Texte fourni —
▬▬▬▬▬▬

Voici pourquoi les universités sont en ébullition un peu partout en France

Tout est parti d'une loi votée le 15 février dernier au Parlement français. La loi ORE est accusée de vouloir opérer une sélection et donc de limiter l'accès à l'université. Les plus précarisés pourraient être impactés. Du coup, depuis plusieurs jours, des étudiants se mobilisent en France. Certaines universités sont contraintes de fermer temporairement leurs portes. Mais de récents incidents ont fait grimper cette protestation en intensité. Les étudiants protestent aussi contre l'extrême droite et les violences policières. 

Montpellier, Paris, Nancy, Bordeaux... la colère des étudiants gagne de nombreuses villes universitaires en France. Ils ont la loi ORE dans le collimateur. Votée le 15 février dernier, elle remet en cause, selon les étudiants, le libre accès à l'université. Cette loi instaurerait une sélection à l'entrée. Les lycéens moins favorisés pourraient en subir les conséquences.

▬▬▬▬▬▬

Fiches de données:
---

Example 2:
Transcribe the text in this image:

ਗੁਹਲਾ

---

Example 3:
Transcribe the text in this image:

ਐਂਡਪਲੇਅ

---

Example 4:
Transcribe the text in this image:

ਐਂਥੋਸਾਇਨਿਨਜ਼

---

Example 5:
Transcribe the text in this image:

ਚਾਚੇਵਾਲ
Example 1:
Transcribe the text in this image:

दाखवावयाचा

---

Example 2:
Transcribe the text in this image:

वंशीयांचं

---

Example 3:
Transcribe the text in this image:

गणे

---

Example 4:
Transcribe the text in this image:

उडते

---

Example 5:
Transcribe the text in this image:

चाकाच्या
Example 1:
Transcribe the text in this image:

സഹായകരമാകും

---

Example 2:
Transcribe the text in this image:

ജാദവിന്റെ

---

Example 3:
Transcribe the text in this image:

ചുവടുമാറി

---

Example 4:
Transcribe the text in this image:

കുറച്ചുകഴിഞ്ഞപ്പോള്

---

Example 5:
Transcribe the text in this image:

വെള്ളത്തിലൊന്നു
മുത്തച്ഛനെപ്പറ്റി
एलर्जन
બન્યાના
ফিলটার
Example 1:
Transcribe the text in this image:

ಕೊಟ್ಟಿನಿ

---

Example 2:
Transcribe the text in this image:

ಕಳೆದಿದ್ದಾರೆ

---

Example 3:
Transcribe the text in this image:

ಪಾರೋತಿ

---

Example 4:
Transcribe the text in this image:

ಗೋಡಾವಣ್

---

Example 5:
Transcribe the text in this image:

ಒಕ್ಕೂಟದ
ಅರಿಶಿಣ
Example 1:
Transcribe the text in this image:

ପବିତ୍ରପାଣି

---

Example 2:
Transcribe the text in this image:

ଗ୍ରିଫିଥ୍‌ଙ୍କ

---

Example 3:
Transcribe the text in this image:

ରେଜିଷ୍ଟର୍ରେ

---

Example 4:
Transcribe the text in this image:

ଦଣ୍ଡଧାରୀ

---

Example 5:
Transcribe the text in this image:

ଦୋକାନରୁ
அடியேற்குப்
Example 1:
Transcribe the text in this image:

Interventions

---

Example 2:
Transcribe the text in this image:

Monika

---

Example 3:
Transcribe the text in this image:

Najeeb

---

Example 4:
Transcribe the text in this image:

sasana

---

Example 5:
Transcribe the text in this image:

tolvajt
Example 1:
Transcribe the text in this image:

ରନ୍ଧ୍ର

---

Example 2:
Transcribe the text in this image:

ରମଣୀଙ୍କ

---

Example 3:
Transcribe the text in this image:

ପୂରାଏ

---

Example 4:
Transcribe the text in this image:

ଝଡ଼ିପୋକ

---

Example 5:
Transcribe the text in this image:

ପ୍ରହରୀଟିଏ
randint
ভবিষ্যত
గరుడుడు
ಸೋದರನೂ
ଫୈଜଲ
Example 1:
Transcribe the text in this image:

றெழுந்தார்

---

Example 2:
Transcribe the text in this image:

▬▬▬▬▬▬

Consignes —
1. Dans le texte sur la mobilisation des étudiants, à quelle date la loi ORE a-t-elle été votée ?
2. Poursuivez le texte sur la colère des étudiants contre la loi ORE après sa dernière phrase.
Les items forment un matériau distinct du texte fourni.

Réponses par item —
1. Le 15 février dernier.

2.
Violences policières et extrême droite

Ces protestations contre une loi qui leur semble injuste et discriminante ont pris une tout autre tournure ces derniers jours. En cause, des incidents graves qui mêlent répression policière et intimidation de groupuscules d'extrême droite.

En témoignent ces incidents qui se sont déroulés à l'Université de Montpellier. Des étudiants grévistes, qui militent depuis plus d'un mois contre la loi, ont été délogés de l'auditoire par des individus encagoulés et armés de bâtons. Le doyen de la faculté de droit a été suspendu par la ministre de l'Enseignement, Frédérique Vidal (LREM). Il est accusé d'avoir facilité cette expulsion musclée comme le montre la vidéo qui a été partagée sur les réseaux sociaux. Depuis, la mobilisation ne faiblit pas. L'université restera fermée au moins jusqu'au 3 avril prochain.

Il y a aussi les incidents de Bordeaux. Là-bas, ce sont des CRS qui se sont chargés du sale boulot. C'était au début du mois de mars. Voir des CRS dans des amphis choque l'opinion: "Coups de matraque", "poing au visage", "insultes racistes", les témoignages incriminent les forces de l'ordre. La colère monte petit à petit chez étudiants.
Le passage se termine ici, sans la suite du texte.